Docs: Under the Influence?
A new study co-authored by economics professor Matthew Chao and published in the Journal of the American Medical Association in May links doctors’ decisions to prescribe certain drugs to their interactions with pharmaceutical sales representatives, including the promotional gifts and free meals that reps provide to doctors.

Chao, a behavioral economist who blends insights from psychology into economic models to understand complex decision-making processes, made an early contribution to the study as a staff researcher at the Harvard Business School from 2009-2010. He and his co-authors devised the empirical strategy and collected data about policies that restricted pharmaceutical companies’ freedom to market to doctors at academic medical centers.

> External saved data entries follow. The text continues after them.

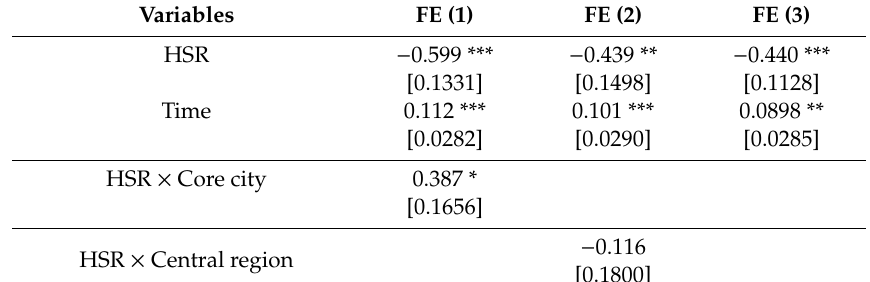
Table 7. Test of the e ff ect of the HSR connection under di ff erent types of heterogeneity. Variables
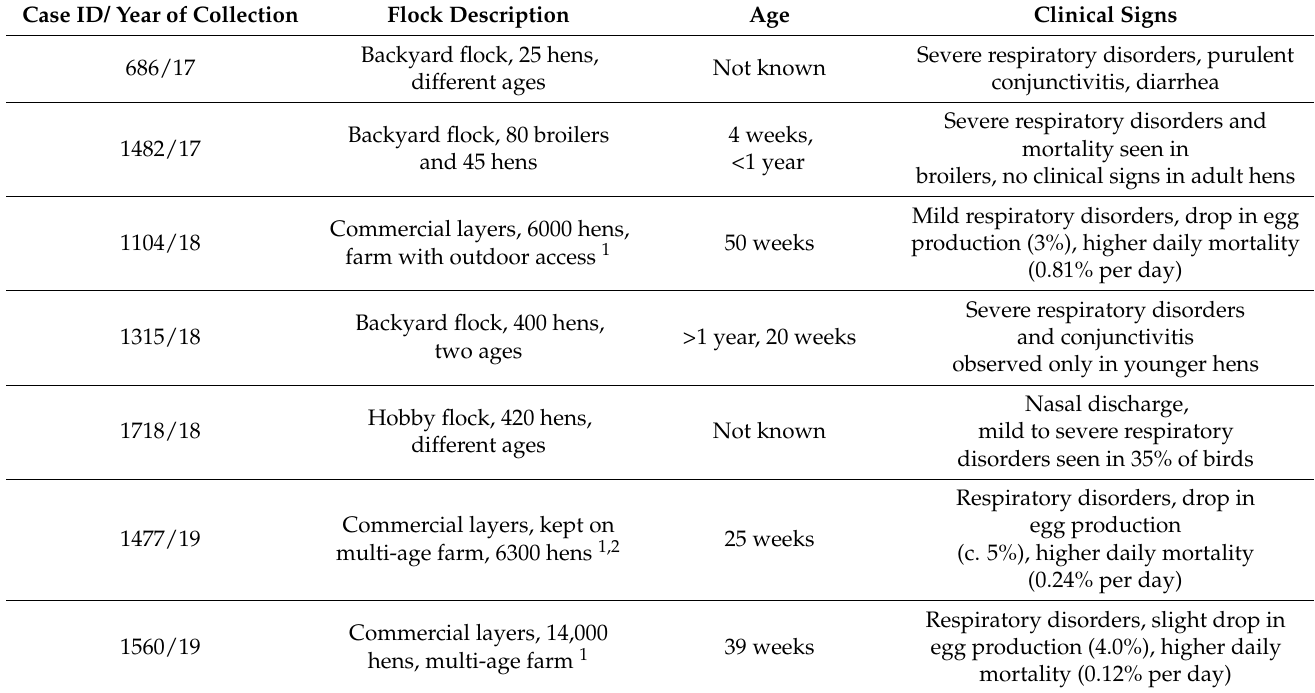
Table 1. Description of poultry flocks with suspicion of ILT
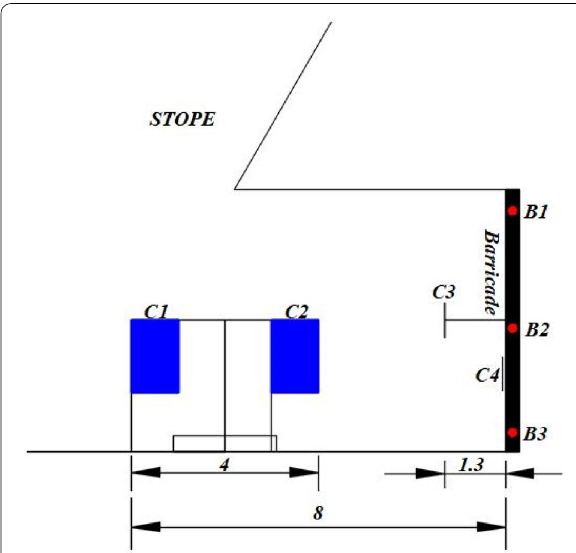
Fig. 12 Arrangement of the transducers at 67-SL1 stope and the barricade (dimension in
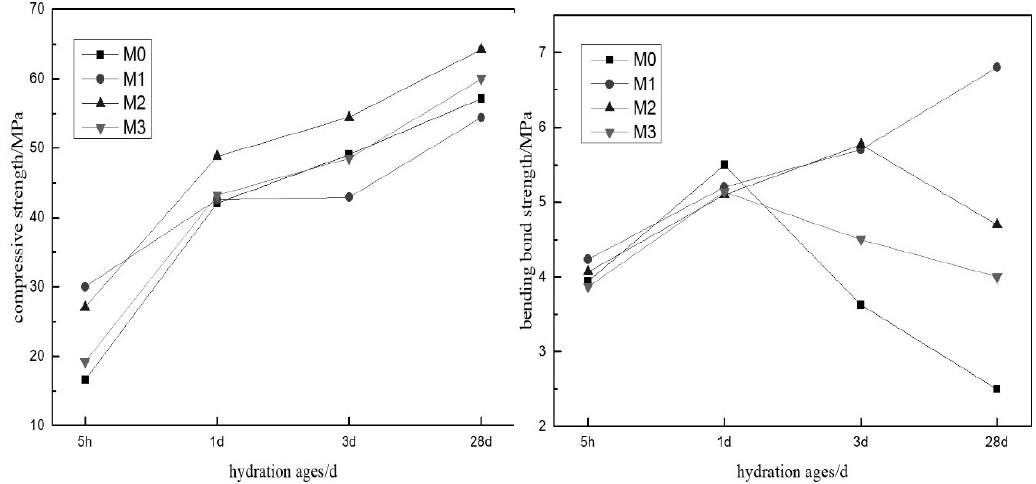
Figure 1. Compressive strength and bending bond strength of potassium magnesium phosphate cement (MKPC) mortar with mineral mixed materials.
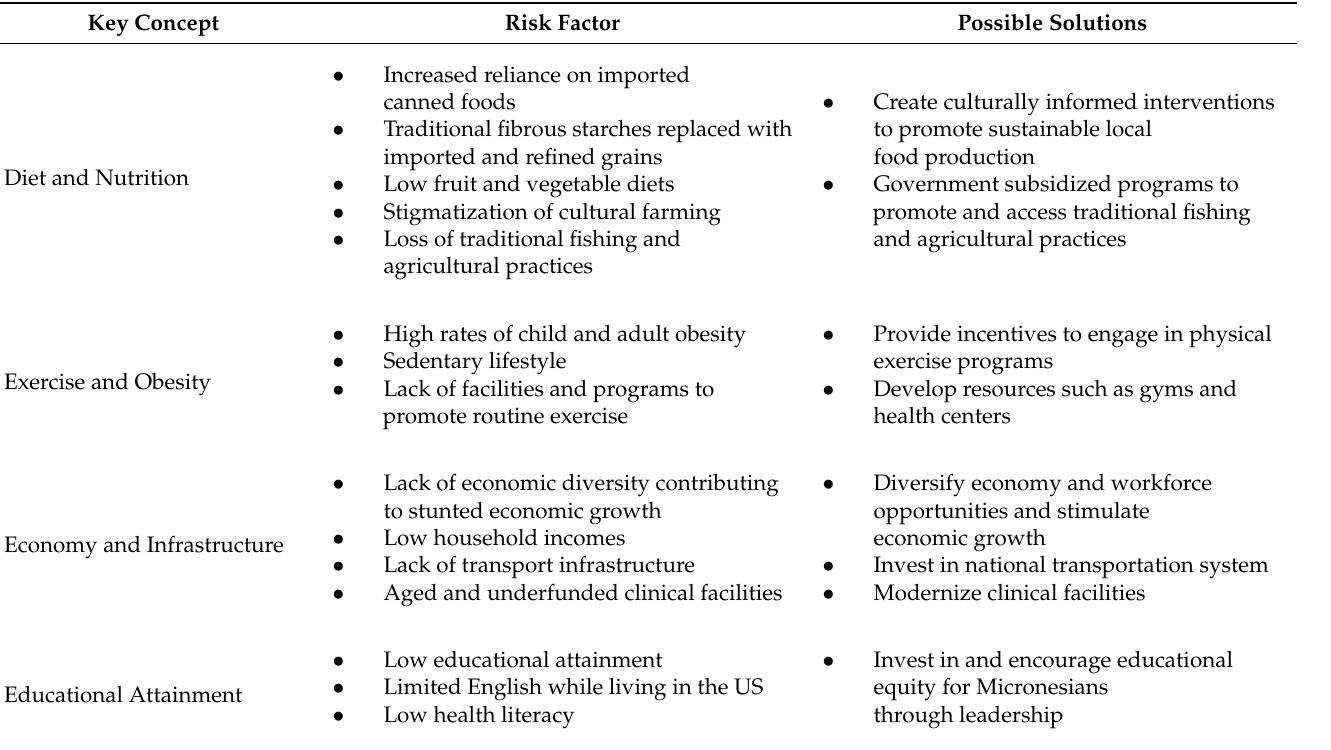
Table 2. Risk factors and possible solutions for diet and nutrition, exercise and obesity, economy and infrastructure, and educational attainment related to Micronesians with respect to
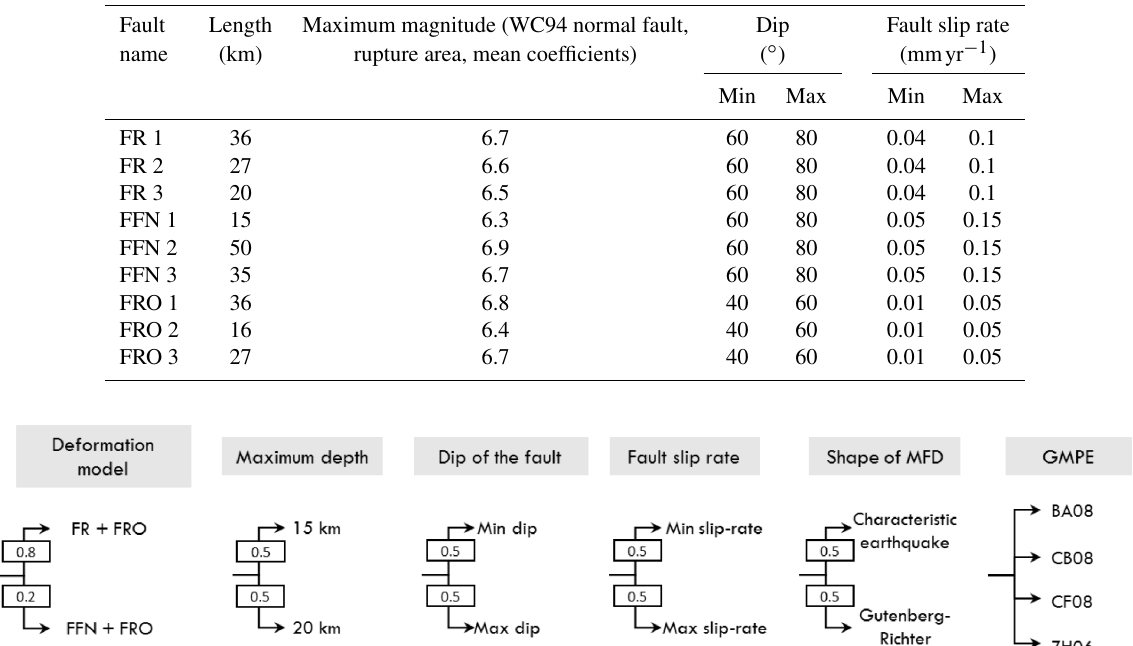
Table 1. Example of fault parameters considered in the calculations (seismogenic depth of 15km, steepest dip of the faults). FR is Rhine River fault, FFN is Black Forest fault, FRO is West Rhenish fault. (See Fig. 4 of Part 1, Jomard et al., 2017.)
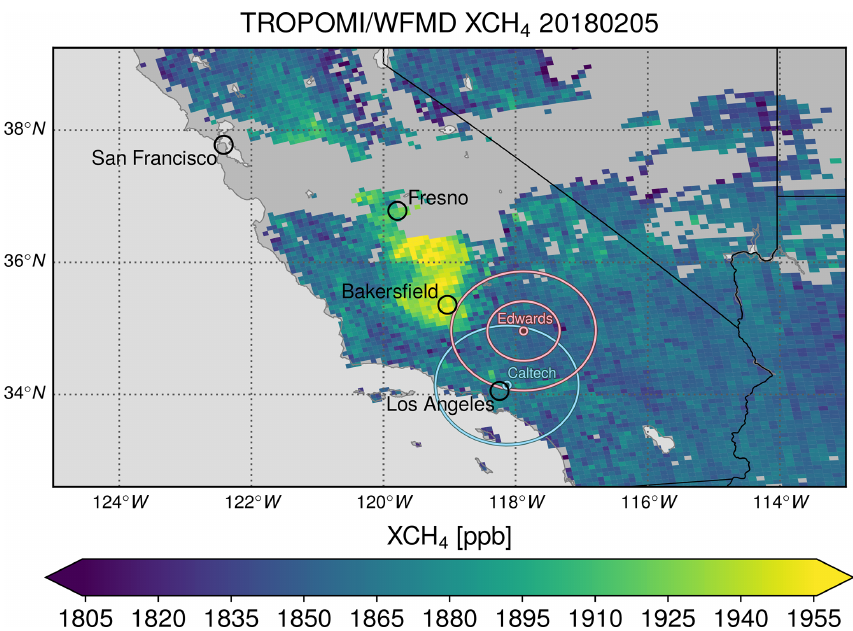
Figure 23. Methane enhancement due to anthropogenic emissions from the Californian Central Valley. In contrast to the Caltech (and JPL) TCCON site (shown in cyan), the source region is intersected by the 100km collocation radius standardly used in the validation for the Edwards site (pink). Therefore, the collocation radius is reduced to 50km for Edwards. Due to the altitude representativity criterion, different air masses are analysed in the validation at Caltech/JPL and Edwards, although the corresponding collocation circles overlap. For a discussion of the collocation criteria at Edwards and Caltech/JPL, see also Sect.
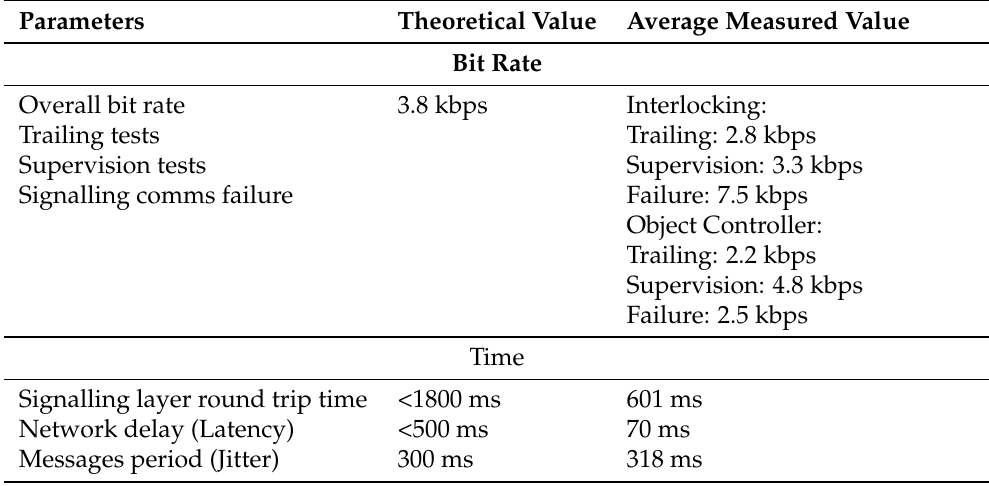
Table 2. Network KPIs. Average values measured in the application layer: signalling critical services.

The data were later pooled with that of a group led by researchers at Carnegie Mellon and CVS Caremark, revealing that prescriptions of marketed drugs dropped by 1.67 percentage points in the months following the implementation of policies that restricted marketing.
“One possible interpretation is that doctors feel compelled to reciprocate to these friendly, gift-laden visits from sales reps,” Chao says.
Chao, who has been at Williams since 2015, is continuing his research into conflicts of interest in the medical field, using new data to further investigate the psychological reasons behind why doctors are influenced by marketing activities.
“It’s possible that doctors aren’t making deliberate decisions to reciprocate,” says Chao. “The marketing influence could come in when there is no obvious choice in which drug to prescribe.”
Ken Kuttner, chair of Williams’ economics department and the Robert F. White Class of 1952 Professor of Economics, says Chao’s work “breaks new ground in the way it brings behavioral economics to bear on doctors’ decision-making. This research could have a significant impact on the day-to-day practice of medicine in this country.”